貧乏神が見える男

@aoibunko

少年、男と出会う

 少年は夕暮れの駅前で、花壇のふちに座り、行き交う人々の中に狙いを定めていた。家出してわずかな所持金は底をつき、寝泊まりしていた公園は昨夜の雨で遊具も地面も水浸しになり、仕方なく軒のある店や倉庫で雨宿りしながら一晩中歩き回った。空腹で目が回り、体中が痛い。少年は生きるためには他人のものを奪わねばならないと決意した。知り合いを訪ねて金を借りようとか、万引き、置き引きの類いは思いつかなかった。ただ誰かを殴り倒し、手荷物を奪って逃げるということだけが頭にあった。それ以外のことは思いつかなかった。

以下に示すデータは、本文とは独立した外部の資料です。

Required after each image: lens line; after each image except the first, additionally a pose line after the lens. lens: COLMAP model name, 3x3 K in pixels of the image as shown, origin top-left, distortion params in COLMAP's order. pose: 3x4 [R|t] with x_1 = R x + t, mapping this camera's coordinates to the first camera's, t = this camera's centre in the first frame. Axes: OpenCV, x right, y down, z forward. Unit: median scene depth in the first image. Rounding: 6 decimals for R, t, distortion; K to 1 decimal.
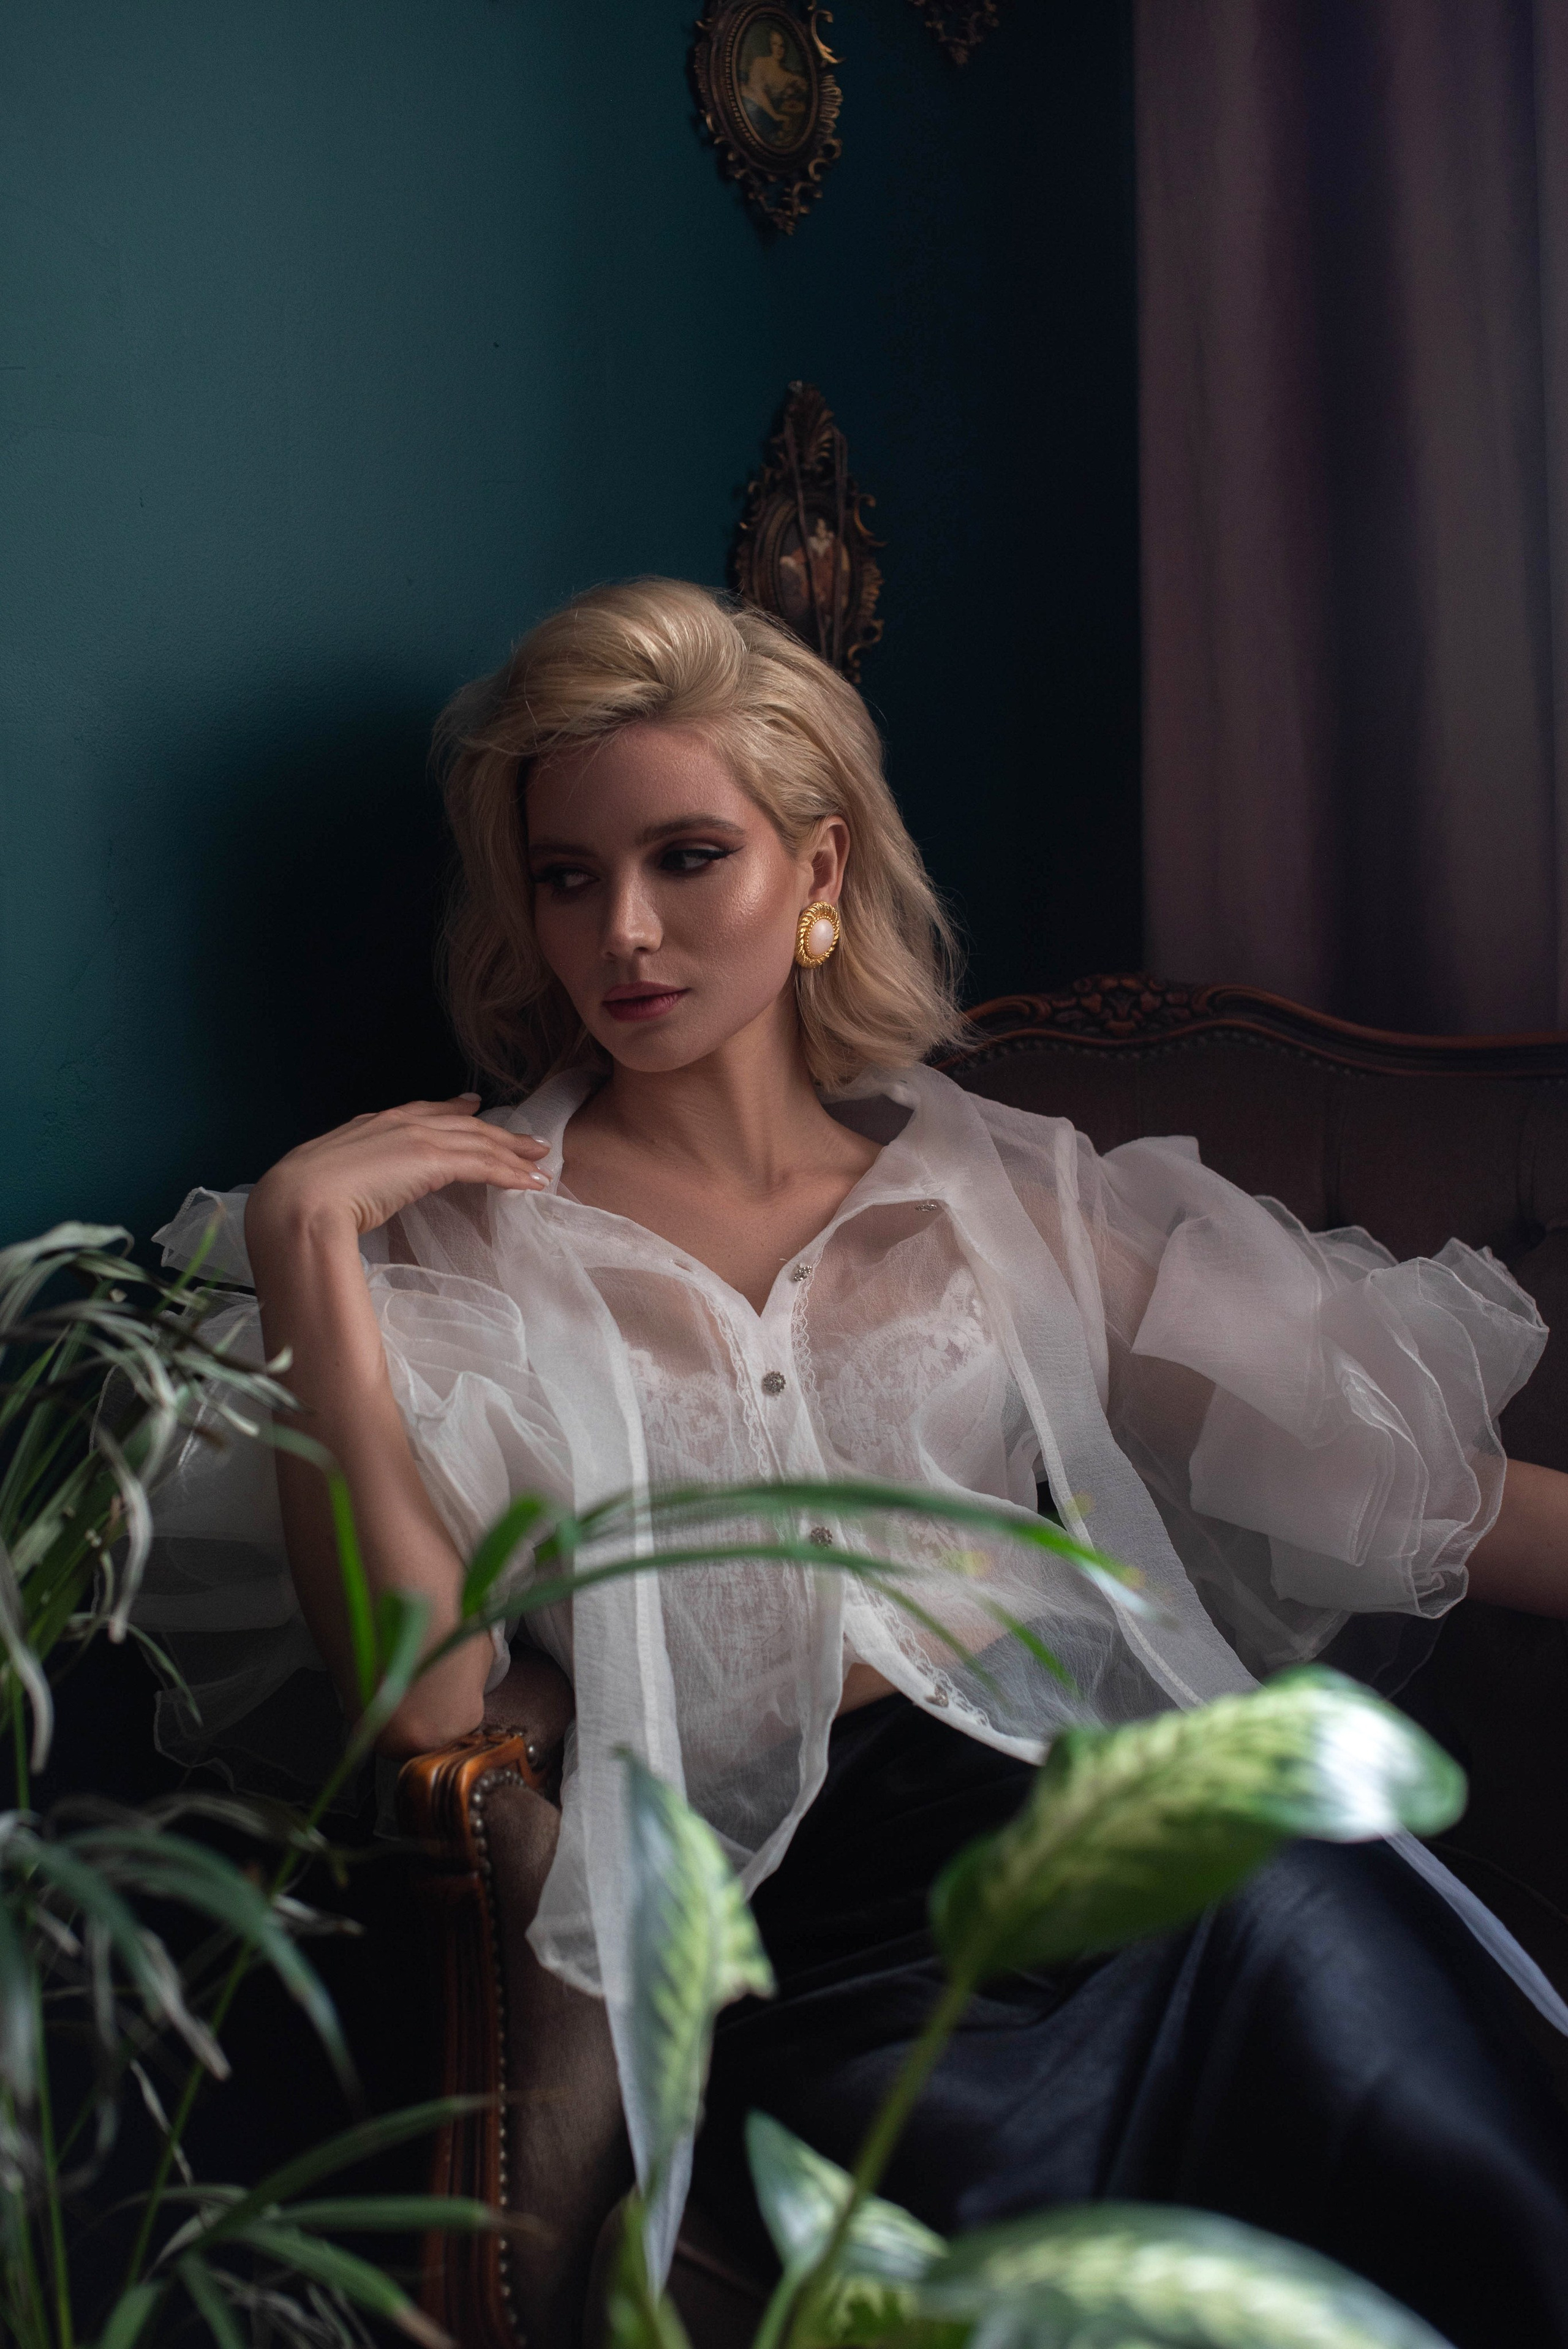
lens RADIAL K [[3278.7, 0, 786.4], [0, 3278.7, 1171.7], [0, 0, 1]] dist [-0.058211, 0.000000]
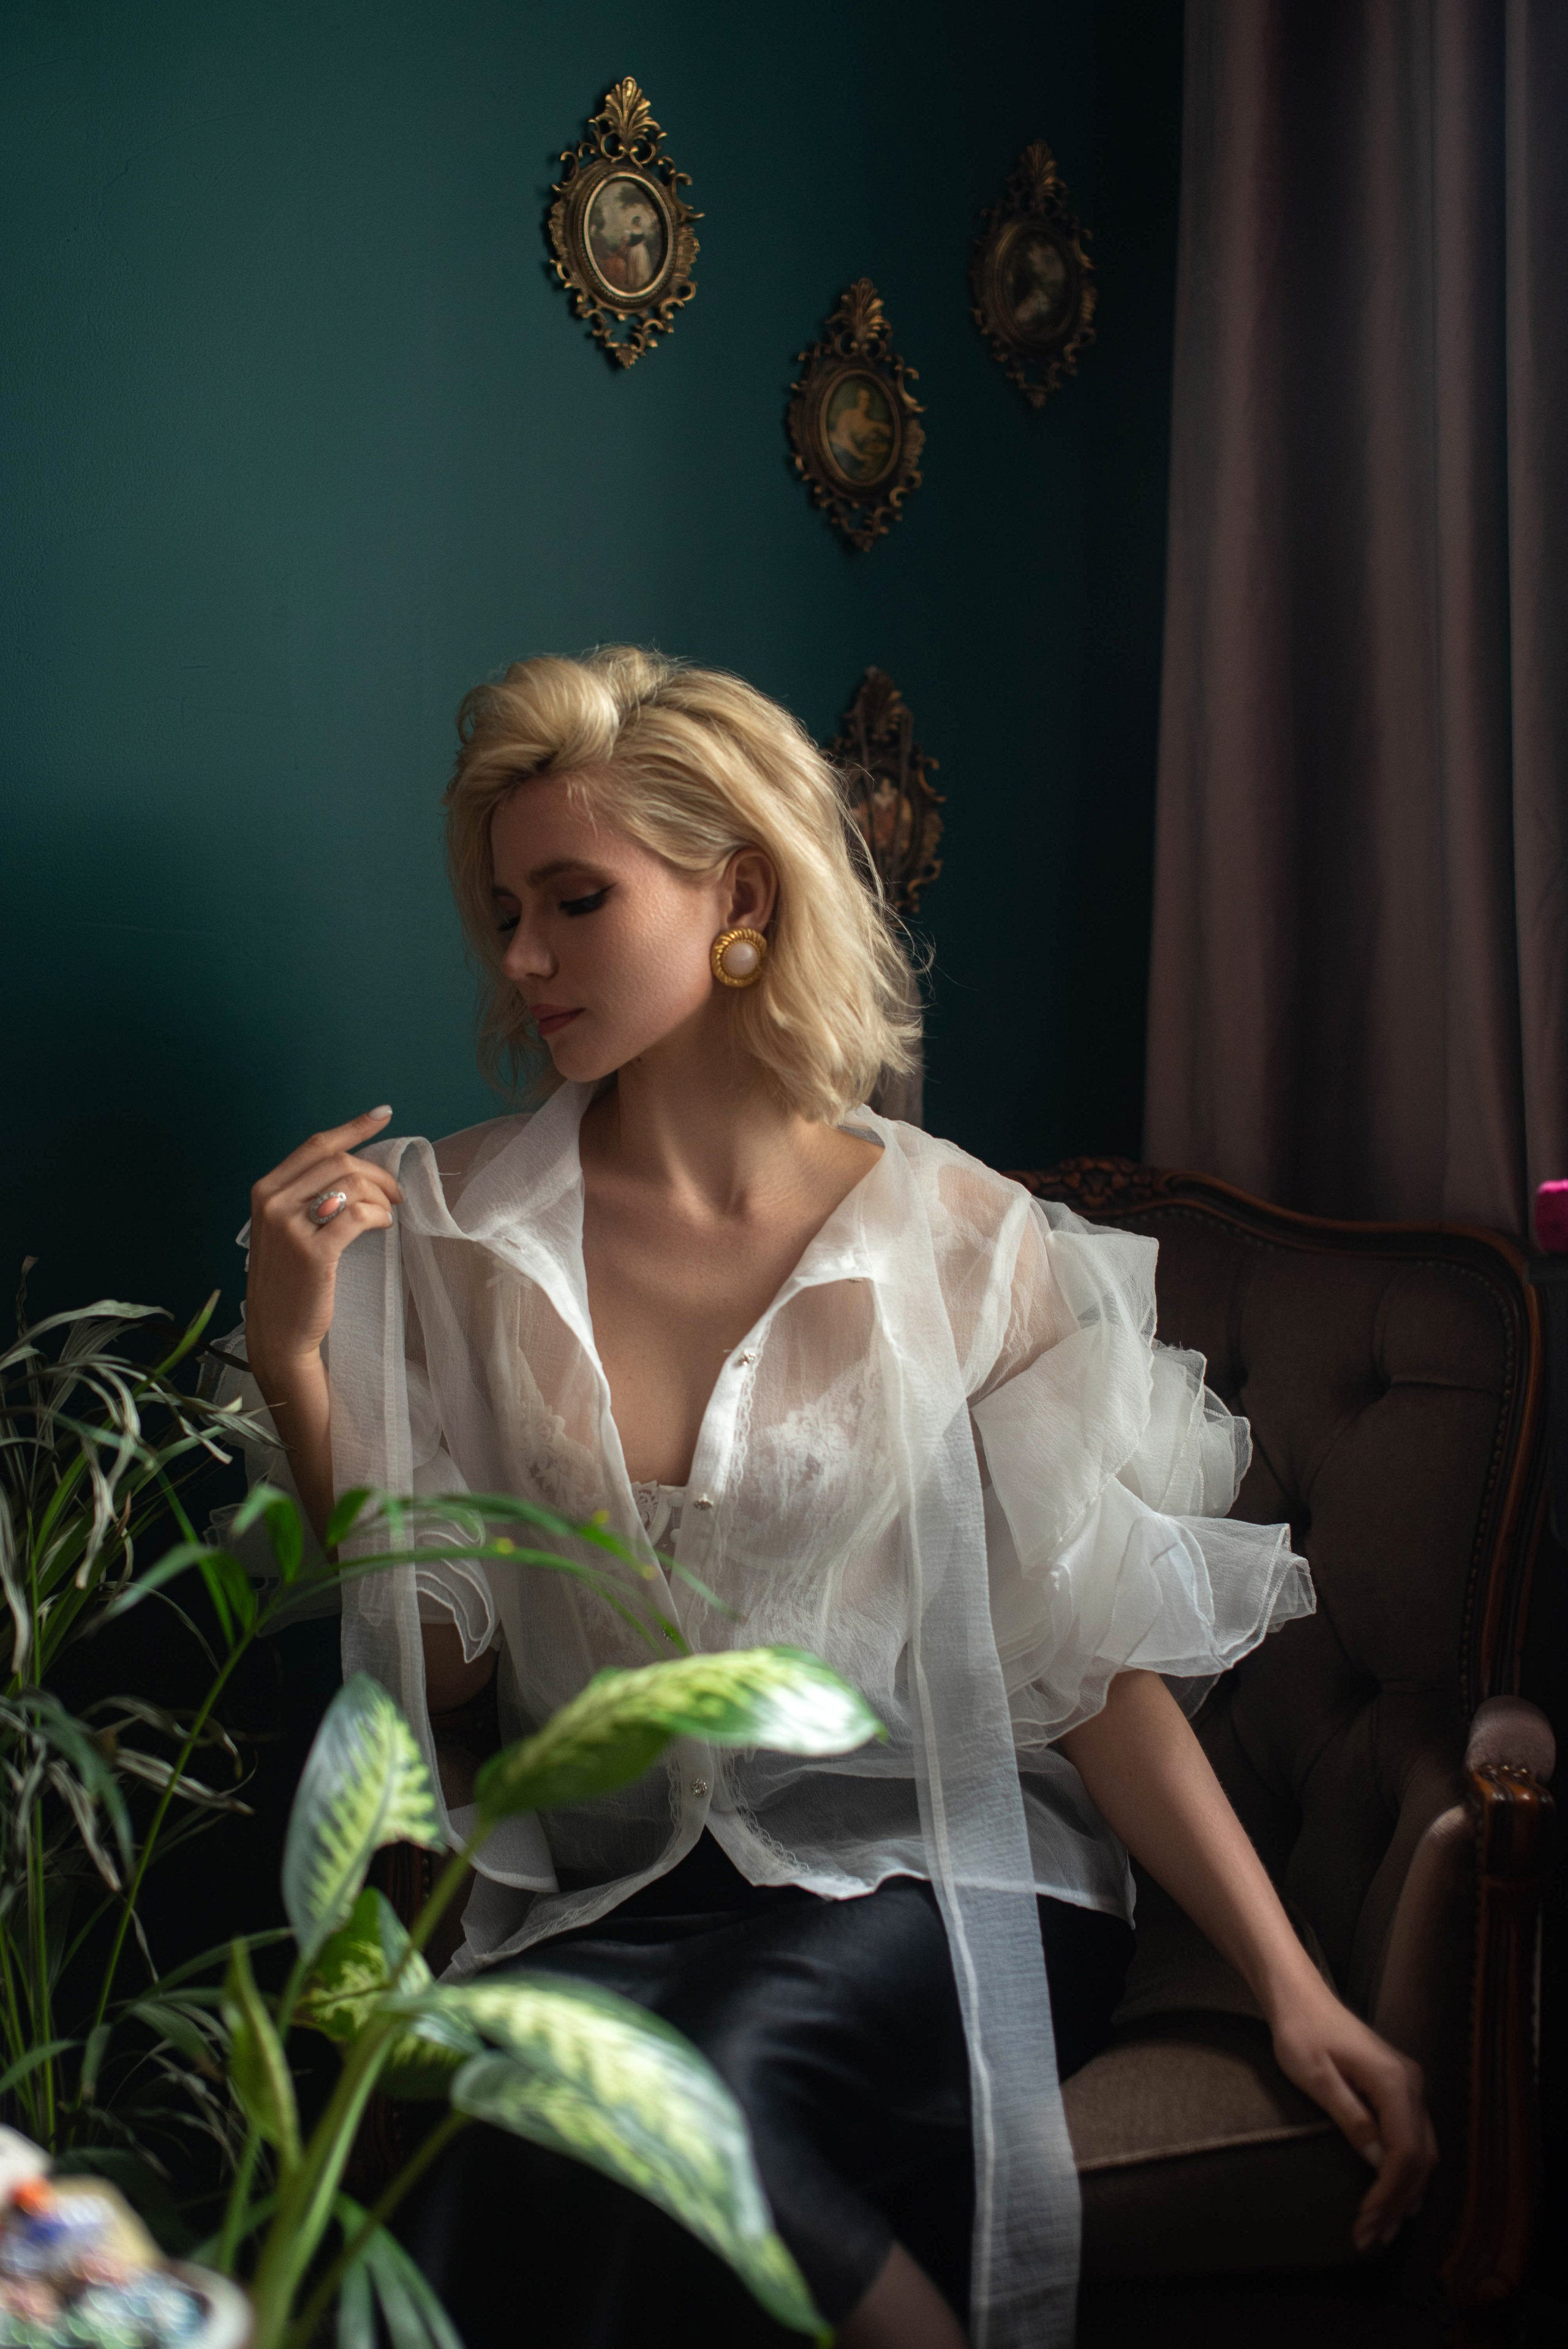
lens RADIAL K [[3278.7, 0, 781.5], [0, 3278.7, 1175.9], [0, 0, 1]] dist [-0.058211, 0.000000]
pose [[0.980858, 0.047101, -0.188945, 0.216148], [-0.055659, 0.997638, -0.040245, 0.001942], [0.186603, 0.049991, 0.981163, -0.216172]]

 さっきから目の前をちらちらかすめる「もや」がある。手で振り払うと視界から退場するが、すぐにもどってくる。犯罪を計画しつつもやを顔の前から払いながら少年の焦りといらだちはつのる。


 日が傾いてきた。もう一刻の猶予もないと立ち上がり、もやを払うとそいつらはしつこく目の前に戻ってくる。手を振り回し、首を左右に振る少年に声をかけた者がいる。


「なあ坊主、目の前がうっとおしいかい?」

無精髭を生やした大人の男だった。男は言う。

「ちょいと話をしようじゃないか」


 男は少年の顔をのぞきこむ。思わず少年が顔をそむけると、男はろうそくを吹いて消すかのように口をちょっと尖らせてふっと息を吹く。たちまちもやは消えた。


「坊主、お前良からぬことを考えてるだろう」

「……」

「まあ赤の他人のオッサンに打ち明けられる話ではないだろうな。でもあのモヤモヤっとしてたヤツ見えてたんだろ」

「…だからどうした」

「あれが見えるヤツはなかなか珍しいんだよ。オッサンはその珍しいクチでな、坊主も同じかと思ったから声をかけたのさ」

「…もういい。黙れよオッサン」

「さては腹が減ってるな」

少年はそらしていた顔の向きを変え、夕暮れの赤い太陽に照らされた男の顔をまじまじと見る。

「メシ食わしてやるよ。イイコにしてるならうちにも泊めてやる」

男は少年の素性を見透かしたようににやりと笑った。